§ DATA SUPPLIED
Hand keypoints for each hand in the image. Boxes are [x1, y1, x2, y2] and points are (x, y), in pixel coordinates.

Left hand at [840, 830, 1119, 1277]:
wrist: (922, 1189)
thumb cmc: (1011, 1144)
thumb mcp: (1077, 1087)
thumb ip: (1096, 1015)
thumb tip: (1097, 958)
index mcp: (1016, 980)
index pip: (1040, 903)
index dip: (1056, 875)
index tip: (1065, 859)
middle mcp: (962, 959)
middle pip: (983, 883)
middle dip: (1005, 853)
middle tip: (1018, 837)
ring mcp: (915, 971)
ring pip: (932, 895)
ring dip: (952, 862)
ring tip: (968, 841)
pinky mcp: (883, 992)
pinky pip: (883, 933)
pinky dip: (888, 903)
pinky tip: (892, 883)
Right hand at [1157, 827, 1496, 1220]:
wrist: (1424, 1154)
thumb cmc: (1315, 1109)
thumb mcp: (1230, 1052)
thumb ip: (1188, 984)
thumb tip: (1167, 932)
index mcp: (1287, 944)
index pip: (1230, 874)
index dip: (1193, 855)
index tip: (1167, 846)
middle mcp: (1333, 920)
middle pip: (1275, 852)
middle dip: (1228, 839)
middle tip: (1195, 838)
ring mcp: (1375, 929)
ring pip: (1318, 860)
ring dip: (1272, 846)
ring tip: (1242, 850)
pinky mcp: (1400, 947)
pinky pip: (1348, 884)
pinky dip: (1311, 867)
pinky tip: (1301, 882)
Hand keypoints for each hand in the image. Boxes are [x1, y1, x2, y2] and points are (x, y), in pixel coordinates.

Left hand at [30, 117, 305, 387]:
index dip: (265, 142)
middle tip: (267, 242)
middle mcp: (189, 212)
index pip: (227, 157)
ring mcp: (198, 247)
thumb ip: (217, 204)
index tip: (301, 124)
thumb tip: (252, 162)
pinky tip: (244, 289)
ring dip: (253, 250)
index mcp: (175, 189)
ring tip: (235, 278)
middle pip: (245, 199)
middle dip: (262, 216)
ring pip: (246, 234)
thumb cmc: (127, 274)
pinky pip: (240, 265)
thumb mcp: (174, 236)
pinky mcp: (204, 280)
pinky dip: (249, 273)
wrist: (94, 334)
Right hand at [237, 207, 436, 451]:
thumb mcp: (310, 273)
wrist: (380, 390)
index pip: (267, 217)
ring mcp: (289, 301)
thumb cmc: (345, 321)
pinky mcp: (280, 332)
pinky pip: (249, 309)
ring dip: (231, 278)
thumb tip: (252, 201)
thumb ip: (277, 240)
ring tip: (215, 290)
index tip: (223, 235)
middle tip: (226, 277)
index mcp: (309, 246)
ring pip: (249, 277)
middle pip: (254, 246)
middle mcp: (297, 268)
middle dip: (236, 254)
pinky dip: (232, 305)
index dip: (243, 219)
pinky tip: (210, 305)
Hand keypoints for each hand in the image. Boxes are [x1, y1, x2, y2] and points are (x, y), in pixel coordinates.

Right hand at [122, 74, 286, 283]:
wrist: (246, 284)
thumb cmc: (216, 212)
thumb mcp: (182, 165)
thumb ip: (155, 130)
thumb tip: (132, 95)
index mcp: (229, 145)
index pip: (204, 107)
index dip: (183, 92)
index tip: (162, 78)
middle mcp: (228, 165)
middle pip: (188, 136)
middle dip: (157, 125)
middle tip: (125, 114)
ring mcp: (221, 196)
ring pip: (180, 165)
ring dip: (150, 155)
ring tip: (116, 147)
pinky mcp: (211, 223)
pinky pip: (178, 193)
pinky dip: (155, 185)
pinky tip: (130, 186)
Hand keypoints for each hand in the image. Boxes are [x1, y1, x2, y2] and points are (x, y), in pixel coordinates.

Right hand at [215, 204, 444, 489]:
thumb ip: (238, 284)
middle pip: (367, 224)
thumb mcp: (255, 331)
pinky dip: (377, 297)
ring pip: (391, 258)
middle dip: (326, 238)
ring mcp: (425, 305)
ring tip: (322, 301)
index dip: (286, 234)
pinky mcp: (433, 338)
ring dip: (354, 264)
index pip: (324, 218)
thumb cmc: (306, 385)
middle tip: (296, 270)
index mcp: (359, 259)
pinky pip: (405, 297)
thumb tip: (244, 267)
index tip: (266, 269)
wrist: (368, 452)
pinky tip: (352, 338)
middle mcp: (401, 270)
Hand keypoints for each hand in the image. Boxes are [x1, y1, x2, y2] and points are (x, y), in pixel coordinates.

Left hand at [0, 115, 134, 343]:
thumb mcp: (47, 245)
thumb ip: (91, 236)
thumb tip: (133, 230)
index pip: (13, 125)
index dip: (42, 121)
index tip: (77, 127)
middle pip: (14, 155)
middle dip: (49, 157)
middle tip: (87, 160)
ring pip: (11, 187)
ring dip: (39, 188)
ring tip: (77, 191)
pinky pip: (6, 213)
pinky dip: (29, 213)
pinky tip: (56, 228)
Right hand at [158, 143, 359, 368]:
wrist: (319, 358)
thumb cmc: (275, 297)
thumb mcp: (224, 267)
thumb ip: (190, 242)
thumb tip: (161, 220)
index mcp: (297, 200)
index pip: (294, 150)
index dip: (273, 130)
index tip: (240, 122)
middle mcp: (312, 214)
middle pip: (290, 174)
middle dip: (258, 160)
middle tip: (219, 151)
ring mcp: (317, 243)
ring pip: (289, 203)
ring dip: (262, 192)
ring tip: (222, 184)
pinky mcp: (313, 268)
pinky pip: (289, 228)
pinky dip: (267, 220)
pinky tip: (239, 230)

§ PROBLEM REQUIREMENTS
The material shown above is to be retyped in full, without alteration.

§ SOLUTION TO THE PROBLEM
Hand keypoints for each hand in the image. Boxes are [x1, y1, x2, y2] and points are (x, y), in pixel coordinates.

Left hand at [840, 830, 1119, 1277]:
wrist: (922, 1189)
thumb cmc: (1011, 1144)
thumb mcp: (1077, 1087)
thumb ip: (1096, 1015)
thumb tip: (1097, 958)
index mcp: (1016, 980)
index pip: (1040, 903)
index dip: (1056, 875)
index tip: (1065, 859)
middle mcp: (962, 959)
middle pip: (983, 883)
middle dip: (1005, 853)
middle tip: (1018, 837)
ring mcp: (915, 971)
ring pip: (932, 895)
ring dip: (952, 862)
ring tip: (968, 841)
pinky mcp: (883, 992)
pinky pip: (883, 933)
pinky dip: (888, 903)
pinky tip: (892, 883)
Right hand at [1157, 827, 1496, 1220]:
wrist: (1424, 1154)
thumb cmc: (1315, 1109)
thumb mcp: (1230, 1052)
thumb ip: (1188, 984)
thumb tip: (1167, 932)
index mcp: (1287, 944)
index pip: (1230, 874)
index dip: (1193, 855)
index tip: (1167, 846)
middle mcp: (1333, 920)
middle pip: (1275, 852)
middle dip: (1228, 839)
middle tip: (1195, 838)
ring mcp: (1375, 929)
ring pip: (1318, 860)
ring dip: (1272, 846)
ring tip: (1242, 850)
pinky mcp: (1400, 947)
pinky pip: (1348, 884)
pinky dip: (1311, 867)
pinky tip: (1301, 882)
Hand keypoints for each hand in the image. Boxes are [x1, y1, x2, y2] and points are (x, y), in pixel coordinates.

Left hand at [30, 117, 305, 387]:
index dip: (265, 142)
middle tip: (267, 242)
middle mcp: (189, 212)
index pip: (227, 157)
ring mcp: (198, 247)
thumb ip: (217, 204)
index tip: (301, 124)
thumb tip: (252, 162)
pinky tip: (244, 289)
ring dip: (253, 250)
index mcp: (175, 189)
ring tip: (235, 278)
middle pip: (245, 199)
middle dip: (262, 216)
ring pip: (246, 234)
thumb cmc: (127, 274)
pinky pip: (240, 265)
thumb mcp: (174, 236)
pinky mcp: (204, 280)
pinky dip: (249, 273)
wrist: (94, 334)
Right hand at [237, 207, 436, 451]:
thumb mcp: (310, 273)
wrist: (380, 390)
index pip: (267, 217)
ring mcp: (289, 301)
thumb cmc: (345, 321)
pinky mcp: (280, 332)
pinky pip: (249, 309)
ring dip: (231, 278)
thumb tip: (252, 201)
thumb ip: (277, 240)
ring tip: (215, 290)
index tip: (223, 235)
middle tip: (226, 277)
index mcp: (309, 246)
ring pip: (249, 277)
middle pip: (254, 246)
middle mcp: (297, 268)
middle dip: (236, 254)
pinky dip: (232, 305)
index dip: (243, 219)
pinky tip: (210, 305)
Hand keypoints for each hand in the image. Boxes are [x1, y1, x2, y2] and points are (x, y), in pixel coordinates.

Right hand at [122, 74, 286, 283]:
wrist: (246, 284)
thumb cmc: (216, 212)
thumb mcp: (182, 165)
thumb ip: (155, 130)
thumb tip: (132, 95)
index mcp: (229, 145)
index pip: (204, 107)
index dip: (183, 92)
index tip: (162, 78)
middle mcp: (228, 165)
middle pip: (188, 136)
middle dip: (157, 125)
middle tip: (125, 114)
ring mcp: (221, 196)
ring pip: (180, 165)
ring dip: (150, 155)
ring tip: (116, 147)
pinky mcp: (211, 223)
pinky pip: (178, 193)
pinky dip: (155, 185)
pinky tip: (130, 186)
Hand keypoints for each hand in the image. Boxes are [x1, y1, x2, y2] and points are (x, y), in pixel coordinates.

Right hand at [215, 204, 444, 489]:
thumb ip: (238, 284)
middle pip: (367, 224)
thumb mcp: (255, 331)
pinky dip: (377, 297)
ring pip: (391, 258)
middle dip: (326, 238)
ring mcp: (425, 305)
ring tip: (322, 301)
index dip: (286, 234)
pinky mcp: (433, 338)
ring dip: (354, 264)
index pip: (324, 218)
thumb cmc: (306, 385)
middle tip: (296, 270)
index mcp: (359, 259)
pinky pip: (405, 297)
thumb tip: (244, 267)
index tip: (266, 269)
wrist: (368, 452)
pinky tip: (352, 338)
middle mcp: (401, 270)
Hand keypoints for each hand in the image. Boxes are [x1, y1, x2, y2] and points are (x, y), in pixel coordinates.

Left hand at [0, 115, 134, 343]:
thumb mcp: (47, 245)
thumb ip: (91, 236)
thumb tip: (133, 230)
index pip: (13, 125)
index dip: (42, 121)
index tip: (77, 127)
middle pip: (14, 155)
middle dip: (49, 157)
middle tip: (87, 160)
ring pip: (11, 187)
ring dip: (39, 188)
ring tip: (77, 191)
pinky pip: (6, 213)
pinky dip: (29, 213)
pinky tip: (56, 228)
Right hand at [158, 143, 359, 368]:
wrist: (319, 358)
thumb cmc: (275, 297)
thumb mcp: (224, 267)
thumb ip: (190, 242)
thumb tip: (161, 220)
index mcp: (297, 200)
index pip: (294, 150)
index dip: (273, 130)
index tip: (240, 122)
middle mcp: (312, 214)
middle pip: (290, 174)
middle dip: (258, 160)
middle tip: (219, 151)
ring mcp: (317, 243)
ring pip: (289, 203)
ring dip: (262, 192)
ring tip: (222, 184)
pinky mcp: (313, 268)
pinky pip: (289, 228)
pinky dip: (267, 220)
pinky tip: (239, 230)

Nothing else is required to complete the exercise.